По-видимому, и эти веские доводы не вполне убедили Груню. Она хоть и молчала, не желая противоречить старухе, но душа ее протестовала против лжи.
Ивановна заметила тщету своих уверений и, искренне желая спасти и Груню от будущей “расстройки”, неминуемой, по ее мнению, в случае признания такому характерному и ревнивому мужу, как Григорий, и самого Григория от горя и обиды, которые могли довести его бог знает до какой беды, — самоотверженно решилась, в виде последнего аргумента, припомнить давно прошедший эпизод из ее собственной супружеской жизни.

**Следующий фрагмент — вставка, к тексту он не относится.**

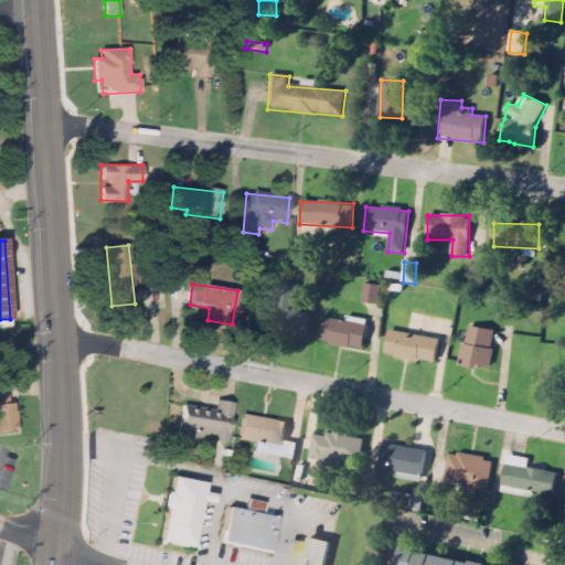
[(379,305),(382,287),(365,284),(362,302),(379,305)]
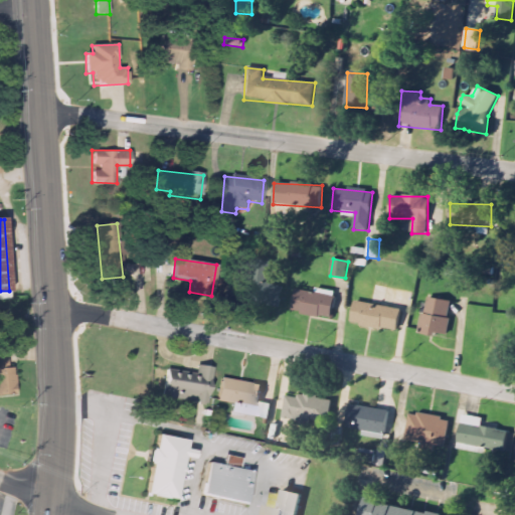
[(281,309),(284,288),(269,286),(271,263),(255,261),(250,305),(281,309)]
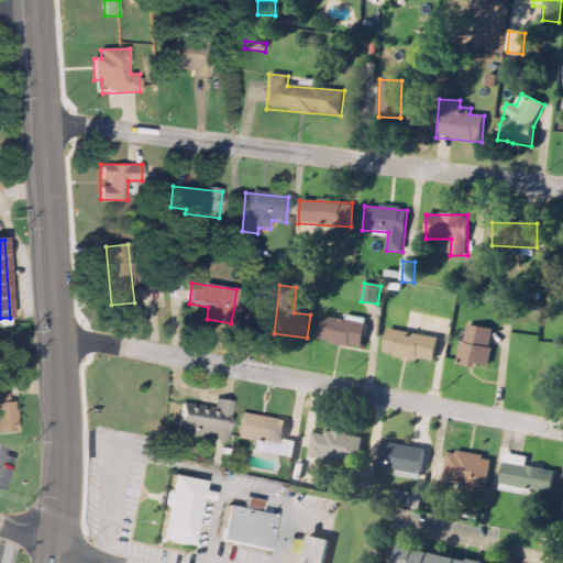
[(364,348),(367,318),(345,316),(345,319),(322,317),(320,342),(364,348)]
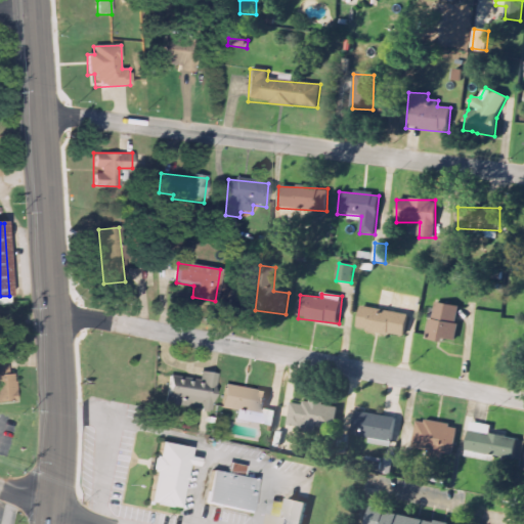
[(454,340),(461,307),(435,302),(427,339),(443,342),(444,338),(454,340)]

— Ты, как посмотрю я, не веришь старухе? — возбужденно проговорила Ивановна. — Так погляди!
И с этими словами она сдернула с головы платок и, нагнув свою заседевшую голову и приподняв жидковатую прядку волос, показала большой и глубокий белеющий шрам недалеко от виска.
— Видела? — спросила она, снова надевая платок.
— Видела.
— Что, небось ловко съезжено?.. Еще слава богу, что жива осталась. Два месяца в госпитале пролежала. Дохтура говорили, что черепу повреждение вышло… Если бы, говорят, еще чуточку, то сразу дух вон…
— Кто ж это тебя, Ивановна?
— Известно кто! Муж, царствие ему небесное! — с чувством проговорила Ивановна и набожно перекрестилась.
— За что же это он тебя? — спрашивала Груня, все еще не догадывавшаяся, какое отношение имеет этот шрам к ее собственному положению.
— А за свое же безумство, за свое, милая… Тоже была в твоих, примерно, годах за матросом и тоже была замуж отдана, как и ты, безо всякой приверженности. Однако себя соблюдала до поры до времени… А пришла пора, мой-то ушел в плавание, а тут подвернись такой же подлец, вроде Васьки… “Агаша да Агашенька… андел…” ну, одним словом, все эти мужчинские подлости свои повторял. Я и развесь уши… И показался он мне в те поры самым желанным человеком на свете, этот унтерцер. Ну и втюрилась… Не ем, не сплю, только бы его увидать… Известно, наша сестра если втюрится, то лишится всякого рассудка… Души в ем не чаю… И не было бы ничего, если б этот подлец отстал… Проплакала бы я глаза и шабаш… Так нет! И он свою линию вел… знал, чем облестить… Тоже прикинулся, что в отчаянности… Я и пожалей… А коли наша сестра втюрится да пожалеет… известно, что выйдет… Ну и вышло. Хороводились мы так лето, унтерцер и отстал… А тут муж вернулся… Я сгоряча бух ему в ноги. “Так и так, мол, виновата я была, закон нарушила… Простите, говорю. Больше не буду”. А он, толком не выслушавши, хвать кочергу да со всей мочи… Потом бегал в госпиталь, каялся и прощал — только, говорит, поправляйся… Но с тех пор — на что верна была я жена, а мой матрос — царство ему небесное! — чуть что, сейчас драться… И такая расстройка пошла, что не дай бог. Натерпелась я, пока мы оба в лета не вошли. И еще сам меня виноватил. “Ты, говорит, дура, чего мне винилась! Нешто, говорит, лестно мне знать, как мою да законную супругу чужой человек в уста целовал?.. Нешто, говорит, легко мне было свою жену да убить? Дура, говорит, и есть…” И впрямь дура была! Нет, Груня, милая, не винись лучше Григорию. Коли себя не жалеешь, его-то пожалей. Жисть евойную не рушь, — закончила свой рассказ Ивановна.